* [TASK INSTRUCTIONS]: Say the number of lines holding the word "convergenza" in the data, and leave out everything else.

:: THE DATA

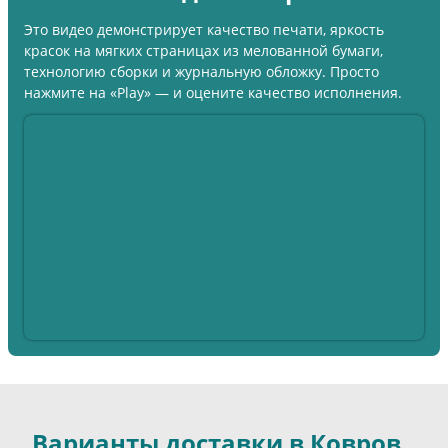
Это видео демонстрирует качество печати, яркость
красок на мягких страницах из мелованной бумаги,
технологию сборки и журнальную обложку. Просто
нажмите на «Play» — и оцените качество исполнения.
Варианты доставки в Ковров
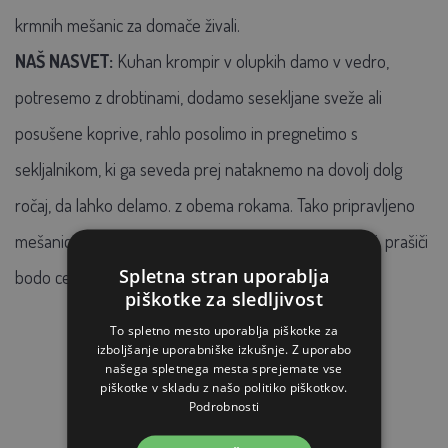
krmnih mešanic za domače živali.
NAŠ NASVET:
Kuhan krompir v olupkih damo v vedro,
potresemo z drobtinami, dodamo sesekljane sveže ali
posušene koprive, rahlo posolimo in pregnetimo s
sekljalnikom, ki ga seveda prej nataknemo na dovolj dolg
ročaj, da lahko delamo. z obema rokama. Tako pripravljeno
mešanico lahko postrežete suho, na primer perutnini, prašiči
Spletna stran uporablja
bodo cenili, če mešanico poparite z vrelo vodo.
piškotke za sledljivost
To spletno mesto uporablja piškotke za
izboljšanje uporabniške izkušnje. Z uporabo
našega spletnega mesta sprejemate vse
PODOBNI IZDELKI
piškotke v skladu z našo politiko piškotkov.
Podrobnosti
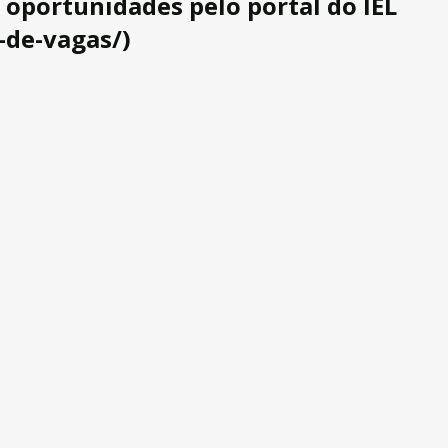
 oportunidades pelo portal do IEL
-de-vagas/)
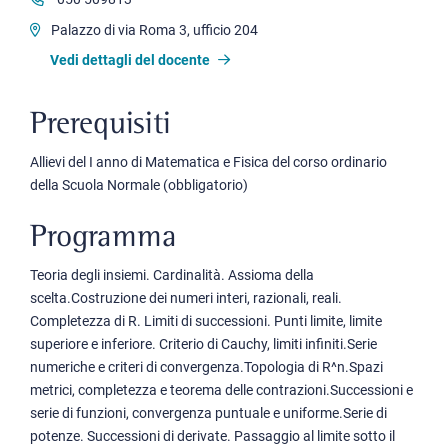
Palazzo di via Roma 3, ufficio 204
Vedi dettagli del docente
Prerequisiti
Allievi del I anno di Matematica e Fisica del corso ordinario
della Scuola Normale (obbligatorio)
Programma
Teoria degli insiemi. Cardinalità. Assioma della
scelta.Costruzione dei numeri interi, razionali, reali.
Completezza di R. Limiti di successioni. Punti limite, limite
superiore e inferiore. Criterio di Cauchy, limiti infiniti.Serie
numeriche e criteri di convergenza.Topologia di R^n.Spazi
metrici, completezza e teorema delle contrazioni.Successioni e
serie di funzioni, convergenza puntuale e uniforme.Serie di
potenze. Successioni di derivate. Passaggio al limite sotto il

::::

* [OUTPUT OF THE TASK]: 2